Ecoincentivi dal 1° gennaio 2013 fino al 31 dicembre 2015
Bisogna spingere l'acquisto di auto ecologiche per sostenere l'industria automobilistica (insieme al suo immenso indotto) e per ridurre quelle polveri sottili, le PM10, che ammorbano l'aria che respiriamo.
È quanto prevede il dl nr. 83/2012 convertito in legge con votazione a fine luglio 2012 con il voto di fiducia della camera che ha registrato 475 favorevoli ed 80 contrari. Al senato il testo non ha subito modifiche.
Nel triennio 2013-2015 è previsto uno stanziamento di 150 milioni di euro.

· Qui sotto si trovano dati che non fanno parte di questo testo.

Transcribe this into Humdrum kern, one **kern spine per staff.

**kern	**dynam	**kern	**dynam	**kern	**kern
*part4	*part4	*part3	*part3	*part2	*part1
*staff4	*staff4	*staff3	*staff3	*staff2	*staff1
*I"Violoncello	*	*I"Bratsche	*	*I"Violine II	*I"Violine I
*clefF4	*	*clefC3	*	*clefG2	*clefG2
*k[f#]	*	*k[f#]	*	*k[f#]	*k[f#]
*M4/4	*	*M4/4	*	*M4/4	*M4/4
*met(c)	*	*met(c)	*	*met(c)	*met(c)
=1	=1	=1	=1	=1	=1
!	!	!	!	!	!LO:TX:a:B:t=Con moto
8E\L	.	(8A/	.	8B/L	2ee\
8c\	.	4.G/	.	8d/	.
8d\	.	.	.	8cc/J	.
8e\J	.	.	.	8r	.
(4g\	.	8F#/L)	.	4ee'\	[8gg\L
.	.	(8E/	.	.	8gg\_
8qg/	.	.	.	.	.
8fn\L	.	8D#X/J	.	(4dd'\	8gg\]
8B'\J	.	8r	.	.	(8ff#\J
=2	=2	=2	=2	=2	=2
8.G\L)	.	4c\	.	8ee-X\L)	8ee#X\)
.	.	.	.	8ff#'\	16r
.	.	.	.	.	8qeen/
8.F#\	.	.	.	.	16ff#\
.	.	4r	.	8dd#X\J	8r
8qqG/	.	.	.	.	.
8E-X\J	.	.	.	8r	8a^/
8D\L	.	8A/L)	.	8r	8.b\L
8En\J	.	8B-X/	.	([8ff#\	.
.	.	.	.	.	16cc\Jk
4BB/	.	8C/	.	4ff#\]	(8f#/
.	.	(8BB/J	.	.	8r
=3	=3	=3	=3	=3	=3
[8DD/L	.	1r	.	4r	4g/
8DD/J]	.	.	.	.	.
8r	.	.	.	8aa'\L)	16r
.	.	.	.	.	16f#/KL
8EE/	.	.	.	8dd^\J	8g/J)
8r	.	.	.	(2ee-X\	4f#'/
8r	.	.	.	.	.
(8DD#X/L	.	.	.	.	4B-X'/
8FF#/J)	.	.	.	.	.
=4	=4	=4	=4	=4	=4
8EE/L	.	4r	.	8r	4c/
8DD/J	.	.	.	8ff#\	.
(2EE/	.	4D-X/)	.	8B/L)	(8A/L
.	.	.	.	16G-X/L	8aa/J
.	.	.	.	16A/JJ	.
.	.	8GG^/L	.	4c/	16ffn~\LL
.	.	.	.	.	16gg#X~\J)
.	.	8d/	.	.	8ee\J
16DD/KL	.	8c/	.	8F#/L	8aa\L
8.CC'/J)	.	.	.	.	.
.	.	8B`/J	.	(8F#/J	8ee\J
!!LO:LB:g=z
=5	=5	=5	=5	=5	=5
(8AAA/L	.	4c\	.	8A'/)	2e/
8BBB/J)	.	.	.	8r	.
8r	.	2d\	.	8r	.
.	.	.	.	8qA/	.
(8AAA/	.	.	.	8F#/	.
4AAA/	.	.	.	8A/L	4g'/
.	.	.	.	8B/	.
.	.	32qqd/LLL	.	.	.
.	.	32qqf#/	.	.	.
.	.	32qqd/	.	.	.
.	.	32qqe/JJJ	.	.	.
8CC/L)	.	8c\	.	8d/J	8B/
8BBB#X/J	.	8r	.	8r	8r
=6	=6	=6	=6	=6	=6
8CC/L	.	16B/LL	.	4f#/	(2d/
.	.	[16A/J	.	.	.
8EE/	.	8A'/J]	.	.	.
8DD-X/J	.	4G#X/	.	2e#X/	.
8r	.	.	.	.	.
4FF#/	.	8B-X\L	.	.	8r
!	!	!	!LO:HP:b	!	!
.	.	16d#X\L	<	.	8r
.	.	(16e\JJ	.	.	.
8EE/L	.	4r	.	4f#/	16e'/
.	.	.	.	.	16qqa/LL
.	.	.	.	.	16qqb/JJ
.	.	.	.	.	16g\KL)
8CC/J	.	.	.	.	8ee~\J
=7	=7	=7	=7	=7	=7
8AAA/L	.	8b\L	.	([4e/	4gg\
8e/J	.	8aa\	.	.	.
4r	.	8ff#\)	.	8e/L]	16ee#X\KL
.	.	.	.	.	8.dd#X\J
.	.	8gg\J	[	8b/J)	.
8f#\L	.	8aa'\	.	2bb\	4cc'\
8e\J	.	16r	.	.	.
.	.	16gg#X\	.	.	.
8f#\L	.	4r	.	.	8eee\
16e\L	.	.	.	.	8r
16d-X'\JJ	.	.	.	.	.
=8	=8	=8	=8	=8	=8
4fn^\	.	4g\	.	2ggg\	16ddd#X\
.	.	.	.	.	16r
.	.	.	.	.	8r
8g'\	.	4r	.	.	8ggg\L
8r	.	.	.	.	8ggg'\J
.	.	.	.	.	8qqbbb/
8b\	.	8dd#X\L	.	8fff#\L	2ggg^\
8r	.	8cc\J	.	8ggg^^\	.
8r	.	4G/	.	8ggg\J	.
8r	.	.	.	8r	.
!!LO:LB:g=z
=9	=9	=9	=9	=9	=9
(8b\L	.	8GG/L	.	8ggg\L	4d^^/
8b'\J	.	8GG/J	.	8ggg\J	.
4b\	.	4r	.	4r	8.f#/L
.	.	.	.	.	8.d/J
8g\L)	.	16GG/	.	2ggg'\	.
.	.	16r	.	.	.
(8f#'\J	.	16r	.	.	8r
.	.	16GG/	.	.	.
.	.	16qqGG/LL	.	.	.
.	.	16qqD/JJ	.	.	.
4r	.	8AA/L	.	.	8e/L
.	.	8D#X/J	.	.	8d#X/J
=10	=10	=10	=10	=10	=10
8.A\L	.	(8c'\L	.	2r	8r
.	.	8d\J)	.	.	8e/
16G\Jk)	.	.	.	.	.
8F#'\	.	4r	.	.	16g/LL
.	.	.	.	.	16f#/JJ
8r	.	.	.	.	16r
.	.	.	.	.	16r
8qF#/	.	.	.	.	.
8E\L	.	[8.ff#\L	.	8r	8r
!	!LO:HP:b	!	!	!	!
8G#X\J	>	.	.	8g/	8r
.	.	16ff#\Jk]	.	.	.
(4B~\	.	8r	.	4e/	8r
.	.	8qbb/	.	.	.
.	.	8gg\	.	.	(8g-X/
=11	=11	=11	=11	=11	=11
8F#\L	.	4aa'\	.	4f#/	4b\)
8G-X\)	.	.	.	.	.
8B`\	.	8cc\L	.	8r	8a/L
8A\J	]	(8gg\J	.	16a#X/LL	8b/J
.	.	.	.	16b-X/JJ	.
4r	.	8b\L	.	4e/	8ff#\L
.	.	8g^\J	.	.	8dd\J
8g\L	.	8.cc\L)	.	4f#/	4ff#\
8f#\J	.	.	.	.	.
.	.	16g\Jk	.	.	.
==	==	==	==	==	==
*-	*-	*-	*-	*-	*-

Il periodo nel quale saranno in vigore gli ecoincentivi va dall'1 gennaio 2013 al 31 dicembre 2015.
Lo sconto sull'acquisto di auto ecologiche è pari al 20% per i primi due anni (2013 e 2014) e del 15% per l'ultimo per un massimo di 5.000 euro e comprende l'incentivo statale e lo sconto praticato dal venditore.
Che auto ecologiche includono gli ecoincentivi 2013
Gli ecoincentivi per l'acquisto di auto ecologiche e si possono applicare anche ai contratti di leasing. Per auto ecologiche si intendono quelle alimentata da energia elettrica, ibrida o carburanti alternativi come gpl, metano, biometano, biocombustibili e idrogeno con emissioni di CO2 inferiori ai 120 g/km.
Necessaria la rottamazione di un'auto (che sarà quindi ritirata dal mercato) per usufruire dell'ecoincentivo.
Prevista la costruzione di centri di ricarica
Ma non sono previsti solo ecoincentivi, perché senza centri di ricarica il mercato di auto ibride o elettriche non sussisterebbe. Ecco allora che si va verso una decisa incentivazione alla mobilità sostenibile attraverso la realizzazione di reti infrastrutturali per la ricarica dei veicoli elettrici, la messa a disposizione obbligatoria di colonnine di ricarica come condizione necessaria per la costruzione di centri commerciali, uffici e capannoni industriali.
Inoltre, è in fase di sviluppo il testo per un decreto ministeriale atto a stabilire norme indirizzate alla trasformazione del motore rendendolo elettrico.